Wide views give loads of detail at the cost of sharpness
HOW sharp are fixed wide angle camera lenses? We do often use angles of view of 90 degrees at F1.6 and we like them as they are set and forget, with no drift of moving parts as you might get with varifocal lenses. But we sometimes wonder if we are missing out on quality with a fixed lens and such a fast aperture. What does SEN think?
A: Typically, any lens is sharpest a couple of stops down from wide open – for an F1.6 lens that will be around F4. The correct apertures to shoot front to back of scenes are the narrowest aperture numbers – F8 at least and preferably F16 or narrower, diffraction (and light levels) permitting.

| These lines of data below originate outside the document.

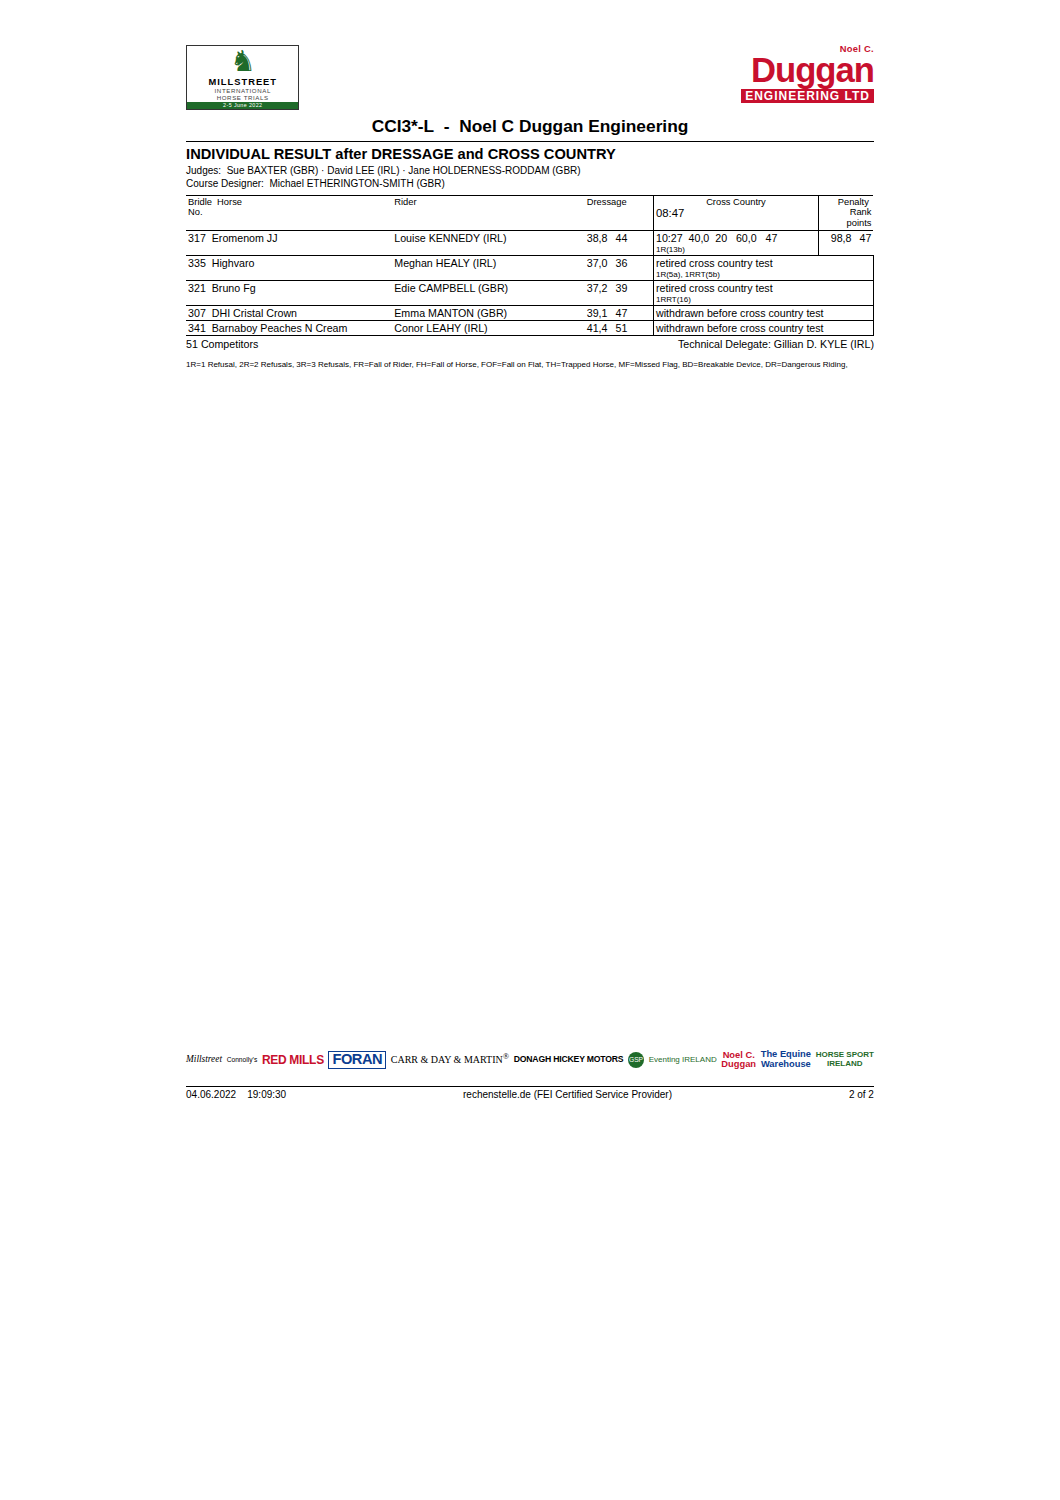♞
MILLSTREET
INTERNATIONAL
HORSE TRIALS
2-5 June 2022
Noel C.
Duggan
ENGINEERING LTD
CCI3*-L - Noel C Duggan Engineering
INDIVIDUAL RESULT after DRESSAGE and CROSS COUNTRY
Judges: Sue BAXTER (GBR) · David LEE (IRL) · Jane HOLDERNESS-RODDAM (GBR)
Course Designer: Michael ETHERINGTON-SMITH (GBR)
| Bridle Horse No. | Rider | Dressage | Cross Country 08:47 | Penalty Rank points |
| --- | --- | --- | --- | --- |
| 317 Eromenom JJ | Louise KENNEDY (IRL) | 38,8 44 | 10:27 40,0 20 60,0 47 1R(13b) | 98,8 47 |
| 335 Highvaro | Meghan HEALY (IRL) | 37,0 36 | retired cross country test 1R(5a), 1RRT(5b) |
| 321 Bruno Fg | Edie CAMPBELL (GBR) | 37,2 39 | retired cross country test 1RRT(16) |
| 307 DHI Cristal Crown | Emma MANTON (GBR) | 39,1 47 | withdrawn before cross country test |
| 341 Barnaboy Peaches N Cream | Conor LEAHY (IRL) | 41,4 51 | withdrawn before cross country test |
51 Competitors
Technical Delegate: Gillian D. KYLE (IRL)
1R=1 Refusal, 2R=2 Refusals, 3R=3 Refusals, FR=Fall of Rider, FH=Fall of Horse, FOF=Fall on Flat, TH=Trapped Horse, MF=Missed Flag, BD=Breakable Device, DR=Dangerous Riding,
Millstreet
Connolly’s
RED MILLS
FORAN
CARR & DAY & MARTIN®
DONAGH HICKEY MOTORS
GSP
Eventing IRELAND
Noel C.
Duggan
The Equine
Warehouse
HORSE SPORT
IRELAND
04.06.2022 19:09:30
rechenstelle.de (FEI Certified Service Provider)
2 of 2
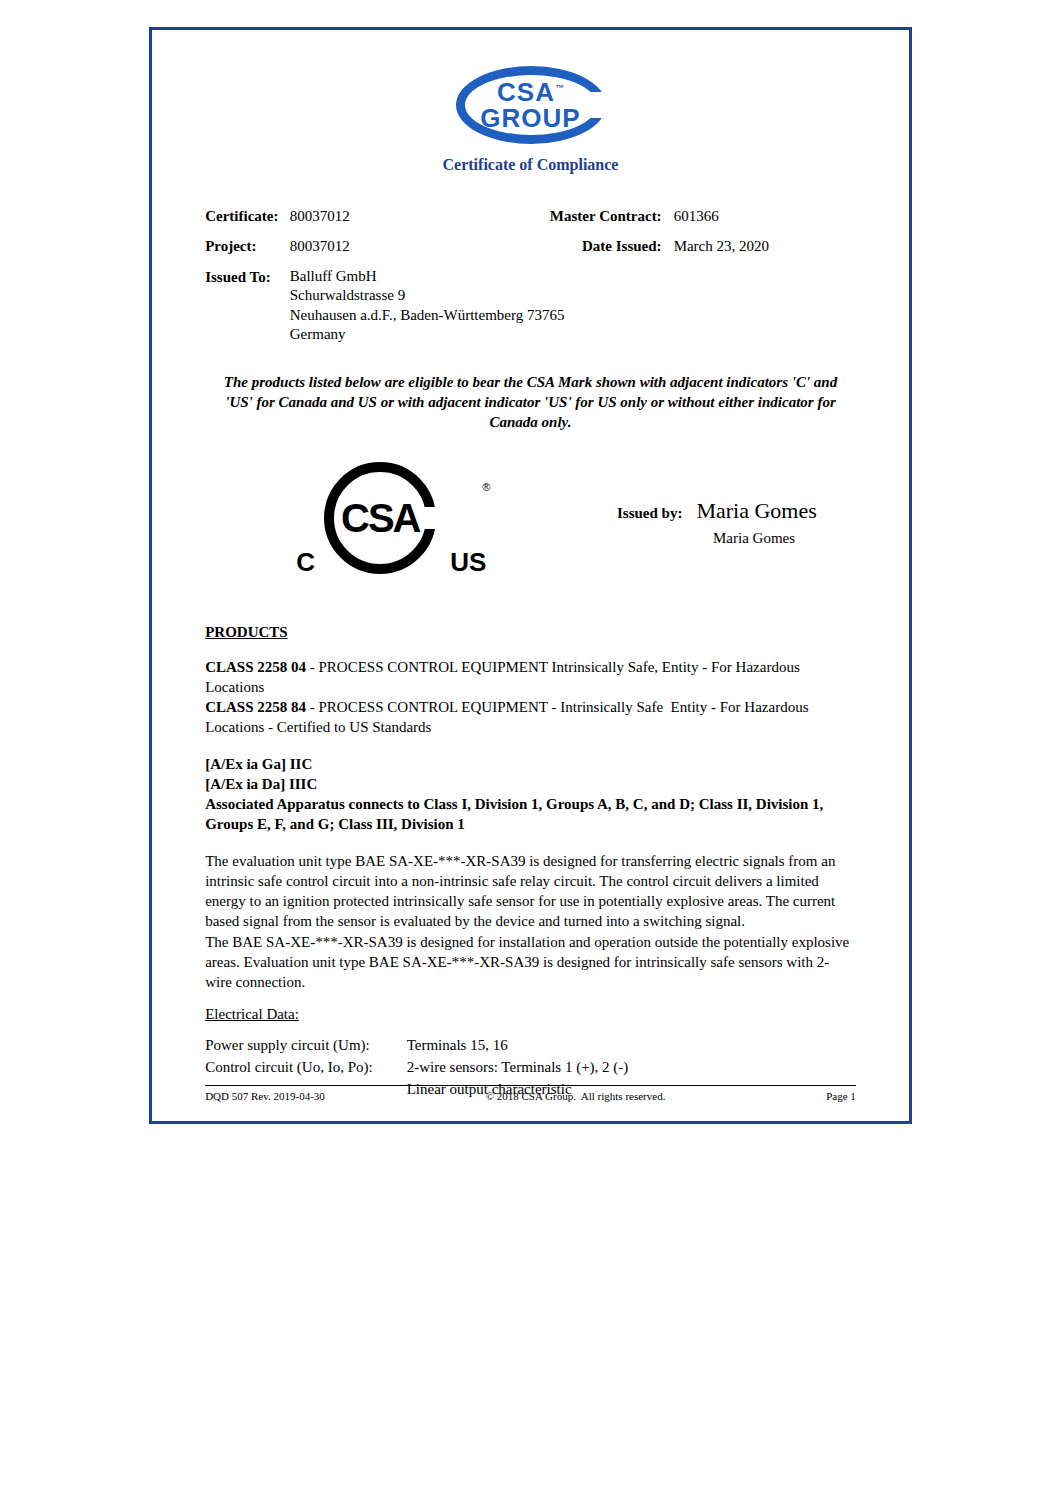CSA™ GROUP
Certificate of Compliance
| Certificate: | 80037012 | Master Contract: | 601366 |
| Project: | 80037012 | Date Issued: | March 23, 2020 |
| Issued To: | Balluff GmbH Schurwaldstrasse 9 Neuhausen a.d.F., Baden-Württemberg 73765 Germany |
The products listed below are eligible to bear the CSA Mark shown with adjacent indicators 'C' and 'US' for Canada and US or with adjacent indicator 'US' for US only or without either indicator for Canada only.
CSA
® C US
Issued by: Maria Gomes
Maria Gomes
PRODUCTS
CLASS 2258 04 - PROCESS CONTROL EQUIPMENT Intrinsically Safe, Entity - For Hazardous Locations
CLASS 2258 84 - PROCESS CONTROL EQUIPMENT - Intrinsically Safe Entity - For Hazardous Locations - Certified to US Standards
[A/Ex ia Ga] IIC
[A/Ex ia Da] IIIC
Associated Apparatus connects to Class I, Division 1, Groups A, B, C, and D; Class II, Division 1, Groups E, F, and G; Class III, Division 1
The evaluation unit type BAE SA-XE-***-XR-SA39 is designed for transferring electric signals from an intrinsic safe control circuit into a non-intrinsic safe relay circuit. The control circuit delivers a limited energy to an ignition protected intrinsically safe sensor for use in potentially explosive areas. The current based signal from the sensor is evaluated by the device and turned into a switching signal.
The BAE SA-XE-***-XR-SA39 is designed for installation and operation outside the potentially explosive areas. Evaluation unit type BAE SA-XE-***-XR-SA39 is designed for intrinsically safe sensors with 2-wire connection.
Electrical Data:
| Power supply circuit (Um): | Terminals 15, 16 |
| Control circuit (Uo, Io, Po): | 2-wire sensors: Terminals 1 (+), 2 (-) |
| | Linear output characteristic |
DQD 507 Rev. 2019-04-30 © 2018 CSA Group. All rights reserved. Page 1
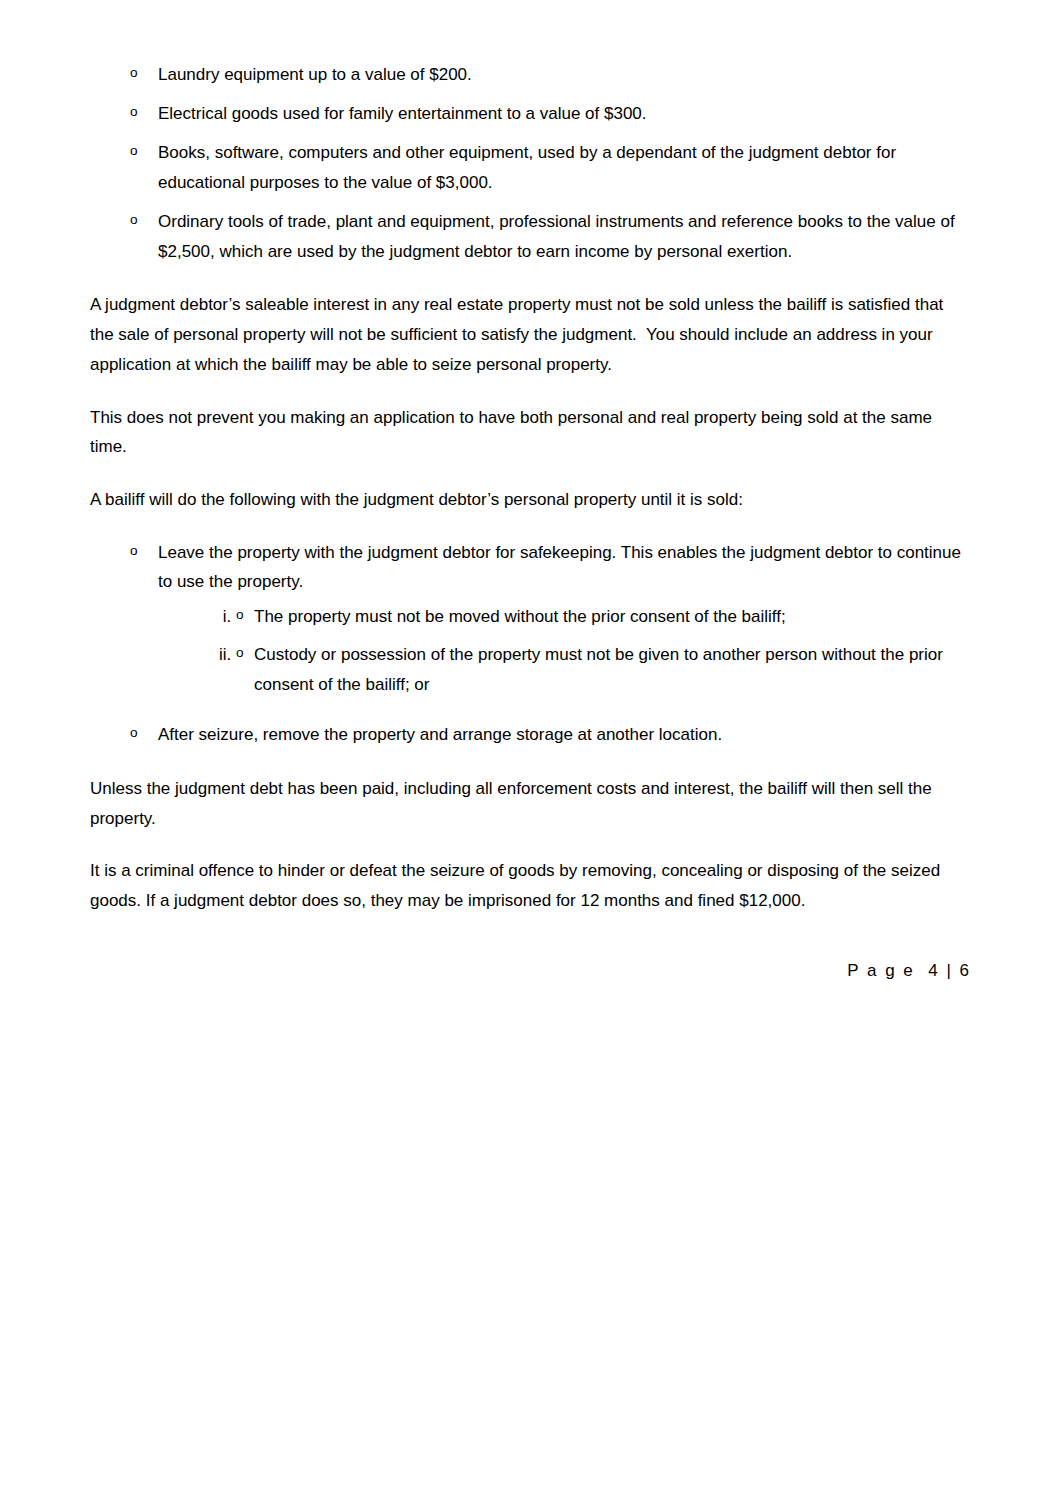Laundry equipment up to a value of $200.
Electrical goods used for family entertainment to a value of $300.
Books, software, computers and other equipment, used by a dependant of the judgment debtor for educational purposes to the value of $3,000.
Ordinary tools of trade, plant and equipment, professional instruments and reference books to the value of $2,500, which are used by the judgment debtor to earn income by personal exertion.
A judgment debtor’s saleable interest in any real estate property must not be sold unless the bailiff is satisfied that the sale of personal property will not be sufficient to satisfy the judgment. You should include an address in your application at which the bailiff may be able to seize personal property.
This does not prevent you making an application to have both personal and real property being sold at the same time.
A bailiff will do the following with the judgment debtor’s personal property until it is sold:
Leave the property with the judgment debtor for safekeeping. This enables the judgment debtor to continue to use the property.
The property must not be moved without the prior consent of the bailiff;
Custody or possession of the property must not be given to another person without the prior consent of the bailiff; or
After seizure, remove the property and arrange storage at another location.
Unless the judgment debt has been paid, including all enforcement costs and interest, the bailiff will then sell the property.
It is a criminal offence to hinder or defeat the seizure of goods by removing, concealing or disposing of the seized goods. If a judgment debtor does so, they may be imprisoned for 12 months and fined $12,000.
P a g e 4 | 6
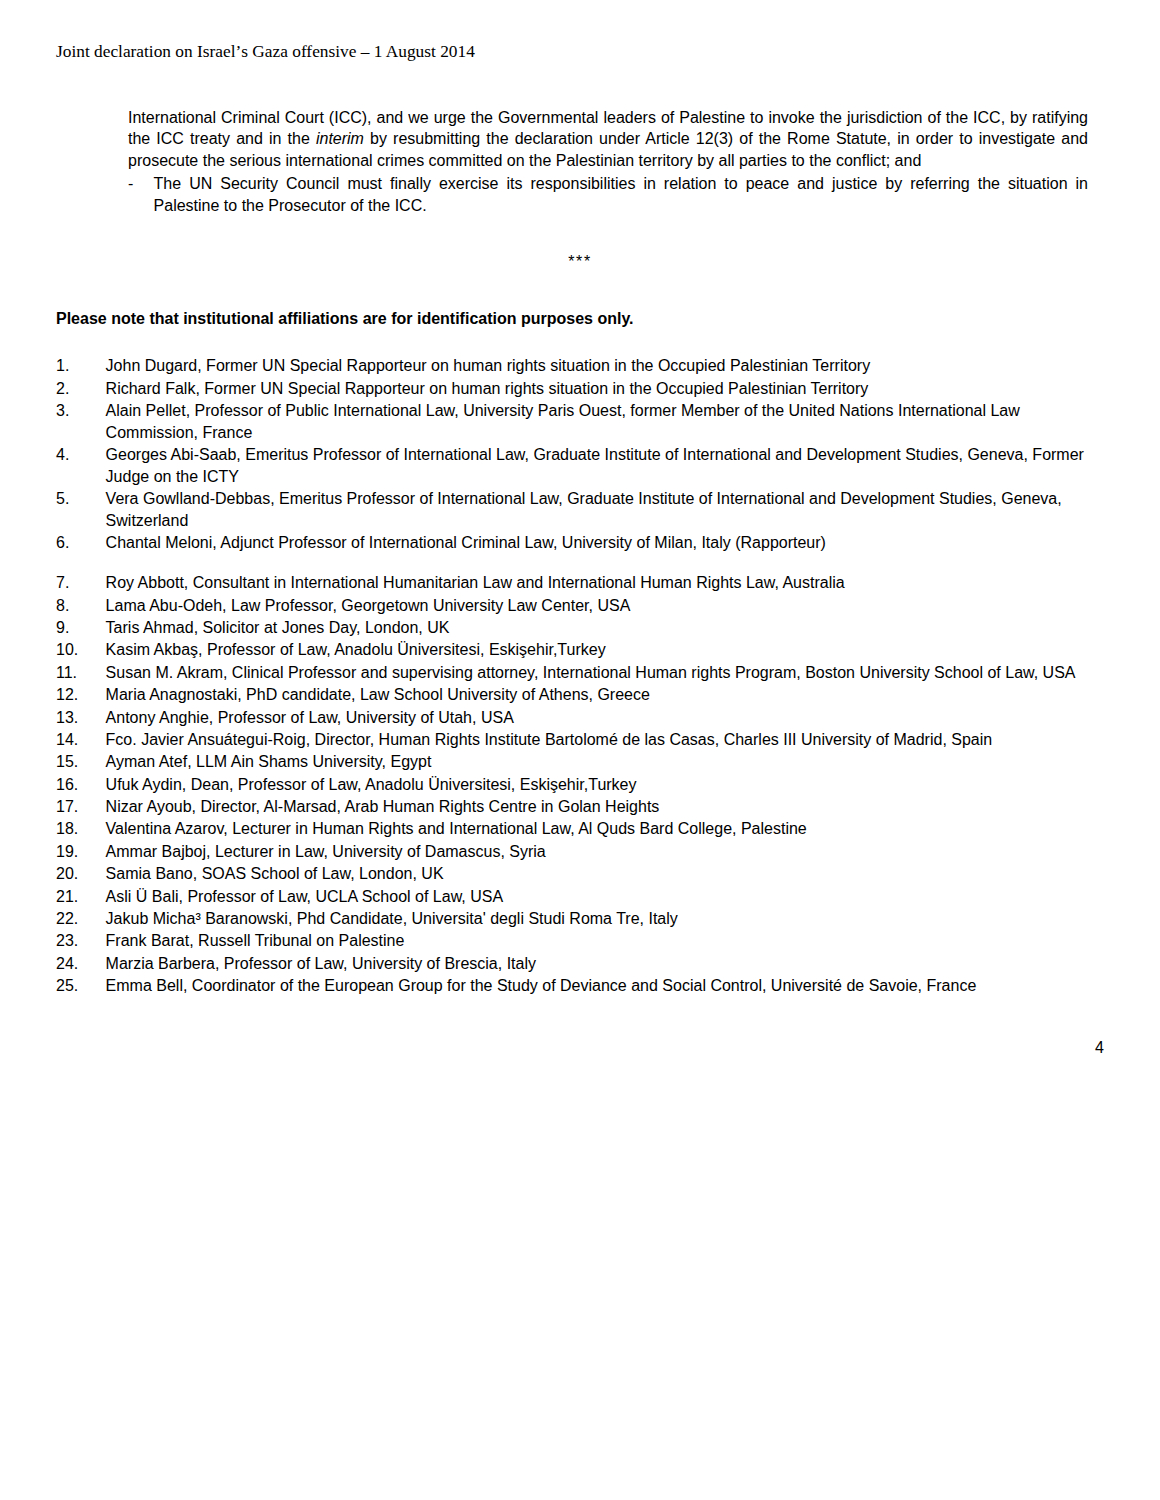Joint declaration on Israelʼs Gaza offensive – 1 August 2014
International Criminal Court (ICC), and we urge the Governmental leaders of Palestine to invoke the jurisdiction of the ICC, by ratifying the ICC treaty and in the interim by resubmitting the declaration under Article 12(3) of the Rome Statute, in order to investigate and prosecute the serious international crimes committed on the Palestinian territory by all parties to the conflict; and
-The UN Security Council must finally exercise its responsibilities in relation to peace and justice by referring the situation in Palestine to the Prosecutor of the ICC.
***
Please note that institutional affiliations are for identification purposes only.
1. John Dugard, Former UN Special Rapporteur on human rights situation in the Occupied Palestinian Territory
2. Richard Falk, Former UN Special Rapporteur on human rights situation in the Occupied Palestinian Territory
3. Alain Pellet, Professor of Public International Law, University Paris Ouest, former Member of the United Nations International Law Commission, France
4. Georges Abi-Saab, Emeritus Professor of International Law, Graduate Institute of International and Development Studies, Geneva, Former Judge on the ICTY
5. Vera Gowlland-Debbas, Emeritus Professor of International Law, Graduate Institute of International and Development Studies, Geneva, Switzerland
6. Chantal Meloni, Adjunct Professor of International Criminal Law, University of Milan, Italy (Rapporteur)
7. Roy Abbott, Consultant in International Humanitarian Law and International Human Rights Law, Australia
8. Lama Abu-Odeh, Law Professor, Georgetown University Law Center, USA
9. Taris Ahmad, Solicitor at Jones Day, London, UK
10. Kasim Akbaş, Professor of Law, Anadolu Üniversitesi, Eskişehir,Turkey
11. Susan M. Akram, Clinical Professor and supervising attorney, International Human rights Program, Boston University School of Law, USA
12. Maria Anagnostaki, PhD candidate, Law School University of Athens, Greece
13. Antony Anghie, Professor of Law, University of Utah, USA
14. Fco. Javier Ansuátegui-Roig, Director, Human Rights Institute Bartolomé de las Casas, Charles III University of Madrid, Spain
15. Ayman Atef, LLM Ain Shams University, Egypt
16. Ufuk Aydin, Dean, Professor of Law, Anadolu Üniversitesi, Eskişehir,Turkey
17. Nizar Ayoub, Director, Al-Marsad, Arab Human Rights Centre in Golan Heights
18. Valentina Azarov, Lecturer in Human Rights and International Law, Al Quds Bard College, Palestine
19. Ammar Bajboj, Lecturer in Law, University of Damascus, Syria
20. Samia Bano, SOAS School of Law, London, UK
21. Asli Ü Bali, Professor of Law, UCLA School of Law, USA
22. Jakub Micha³ Baranowski, Phd Candidate, Universita' degli Studi Roma Tre, Italy
23. Frank Barat, Russell Tribunal on Palestine
24. Marzia Barbera, Professor of Law, University of Brescia, Italy
25. Emma Bell, Coordinator of the European Group for the Study of Deviance and Social Control, Université de Savoie, France
4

Of course, with a fixed wide-angle lens, you have a fixed aperture but even if stopping down was an option, there would be issues in CCTV applications. Narrow apertures mean less light on the sensor, mean slower shutter speeds, mean blur, so even if you did have the option of a narrower aperture, it would not help in terms of overall performance.
Wide angle lenses have a close hyperfocal distance and are generally in focus to infinity but they have a definite sweet spot before pixel spread robs image streams of sharpness – the deeper in you go, the softer detail will get. For a lens with an angle of view around 90-100 degrees we think the sweet spot is going to be between half a metre and about 10m from the lens.
What you need to make sure of is that you select angles of view that best suit the width of the scene and the depth of field you require. If you need both wide angle and depth of field you may need to install a few more cameras to ensure you get appropriate coverage. In scenes with shallower depths of field, pixel spread is not going to be the issue it might be for investigators on the street.
All this said, there’s no doubt longer focal lengths will offer excellent detail and enhanced performance in tough conditions but through a narrower angle of view – it comes down to what you need the most.